## What to produce
Find the line containing "Revision Charge Committee meeting" in the records below. Copy exactly that line and each one after it, ending at the line containing "From ideas to", and nothing more.

Dataset entries:

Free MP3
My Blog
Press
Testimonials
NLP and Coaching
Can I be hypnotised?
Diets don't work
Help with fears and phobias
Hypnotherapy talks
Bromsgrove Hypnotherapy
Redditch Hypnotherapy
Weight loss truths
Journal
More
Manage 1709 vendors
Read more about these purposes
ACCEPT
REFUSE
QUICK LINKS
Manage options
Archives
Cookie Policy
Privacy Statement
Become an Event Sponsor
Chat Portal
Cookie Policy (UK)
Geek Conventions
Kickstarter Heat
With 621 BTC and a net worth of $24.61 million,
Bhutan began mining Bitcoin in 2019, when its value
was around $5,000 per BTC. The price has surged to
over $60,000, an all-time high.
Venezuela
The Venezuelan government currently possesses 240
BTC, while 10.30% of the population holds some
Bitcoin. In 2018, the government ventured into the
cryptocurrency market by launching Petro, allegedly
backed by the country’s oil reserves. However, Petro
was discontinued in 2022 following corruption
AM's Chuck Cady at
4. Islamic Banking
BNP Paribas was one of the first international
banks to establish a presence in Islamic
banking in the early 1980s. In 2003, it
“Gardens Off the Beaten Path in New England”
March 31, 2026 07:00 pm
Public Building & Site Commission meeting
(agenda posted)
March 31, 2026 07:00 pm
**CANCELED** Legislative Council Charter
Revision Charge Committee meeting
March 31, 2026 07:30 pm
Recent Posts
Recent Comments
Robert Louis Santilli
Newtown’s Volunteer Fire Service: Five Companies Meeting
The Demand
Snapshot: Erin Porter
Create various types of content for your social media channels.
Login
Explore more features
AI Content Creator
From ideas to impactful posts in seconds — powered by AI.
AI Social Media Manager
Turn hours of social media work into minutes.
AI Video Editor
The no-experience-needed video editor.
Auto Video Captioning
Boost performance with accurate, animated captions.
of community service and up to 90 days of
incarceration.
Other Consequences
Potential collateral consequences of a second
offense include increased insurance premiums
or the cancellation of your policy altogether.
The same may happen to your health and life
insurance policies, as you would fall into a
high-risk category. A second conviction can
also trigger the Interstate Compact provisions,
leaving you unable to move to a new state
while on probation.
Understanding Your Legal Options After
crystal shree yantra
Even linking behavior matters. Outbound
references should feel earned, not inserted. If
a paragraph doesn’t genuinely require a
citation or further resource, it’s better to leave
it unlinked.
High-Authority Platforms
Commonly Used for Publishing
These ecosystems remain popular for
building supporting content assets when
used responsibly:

## Exercise response
Revision Charge Committee meeting
March 31, 2026 07:30 pm
Recent Posts
Recent Comments
Robert Louis Santilli
Newtown’s Volunteer Fire Service: Five Companies Meeting
The Demand
Snapshot: Erin Porter
Create various types of content for your social media channels.
Login
Explore more features
AI Content Creator
From ideas to impactful posts in seconds — powered by AI.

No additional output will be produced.